South Africa’s Eastern Cape is the location of this tenderly written novel, set in the 1700s. It’s a time when people of various cultures mistrust and sometimes disrespect one another, and where people with a strong religious background must grapple with the ways of witch doctors and healers and threats from marauding tribal gangs.
The book opens with 23-year-old saddle maker Hans Marais, known as HM, returning to Africa from his studies in Holland. He has brought along some beautiful horses he owns, but the military police accuse him of stealing them because they want the horses for breeding. HM cleverly escapes and heads to his family’s farm, accompanied by his bushman friend Henry.
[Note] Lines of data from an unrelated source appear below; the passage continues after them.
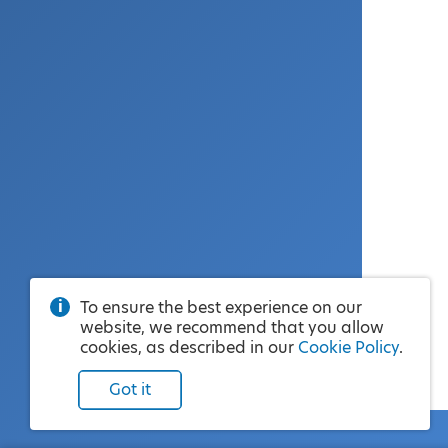
To ensure the best experience on our
website, we recommend that you allow
cookies, as described in our
Cookie Policy
.
Got it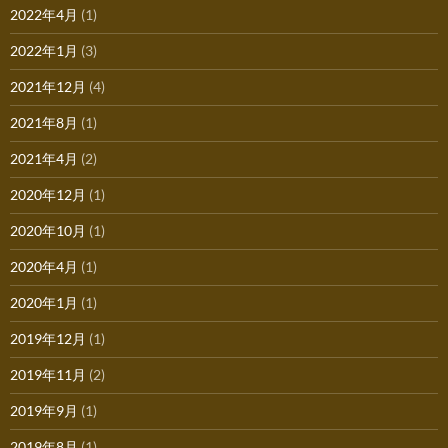
2022年4月
(1)
2022年1月
(3)
2021年12月
(4)
2021年8月
(1)
2021年4月
(2)
2020年12月
(1)
2020年10月
(1)
2020年4月
(1)
2020年1月
(1)
2019年12月
(1)
2019年11月
(2)
2019年9月
(1)
2019年8月
(1)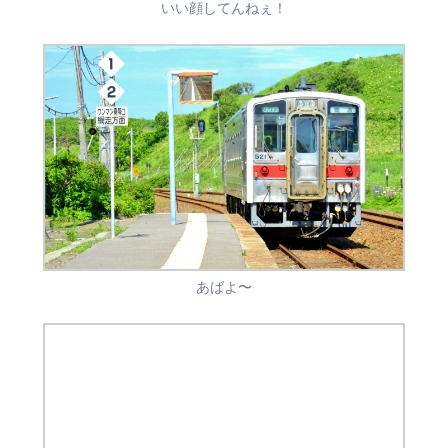
いい顔してんねぇ！
あばよ〜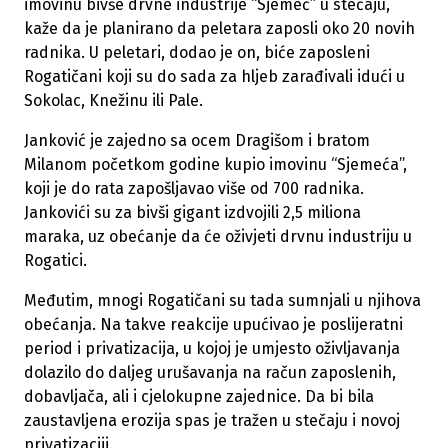
imovinu bivše drvne industrije “Sjemeć” u stečaju,
kaže da je planirano da peletara zaposli oko 20 novih
radnika. U peletari, dodao je on, biće zaposleni
Rogatičani koji su do sada za hljeb zarađivali idući u
Sokolac, Knežinu ili Pale.
Janković je zajedno sa ocem Dragišom i bratom
Milanom početkom godine kupio imovinu “Sjemeća”,
koji je do rata zapošljavao više od 700 radnika.
Jankovići su za bivši gigant izdvojili 2,5 miliona
maraka, uz obećanje da će oživjeti drvnu industriju u
Rogatici.
Međutim, mnogi Rogatičani su tada sumnjali u njihova
obećanja. Na takve reakcije upućivao je poslijeratni
period i privatizacija, u kojoj je umjesto oživljavanja
dolazilo do daljeg urušavanja na račun zaposlenih,
dobavljača, ali i cjelokupne zajednice. Da bi bila
zaustavljena erozija spas je tražen u stečaju i novoj
privatizaciji.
While the story line follows HM and his extended family and friends (who continually meet, fall in love and marry in a flash), the underlying message reflects the importance of respecting all people’s lives. “We have to find a way to change people’s attitudes towards each other, and teach them to show dignity and respect for all men,” HM tells Henry. Through HM’s many encounters with others, he demonstrates peaceful solutions to people’s differences.
Dr. Wally Marais’ book is based on his personal experiences growing up on an Eastern Cape farm and reads somewhat like Aesop’s tales for human beings’ behavior. Though the plot is light on drama and intensity, the author employs nicely descriptive word play regarding the wild animals, including hyenas, leopards, springbok, rhino, and more. “All around me were grey vervet monkeys lying open armed with their white tummies facing the sun soaking in its warmth like sponges. Added to this were the chittering, fluttering and shivering birds clutching to each other as they too tried to absorb all the sun that they could.”
Overall, this capably written story, with a bit of South African history and a strong religious message emphasizing respect for all people, offers a feel-good read for its audience.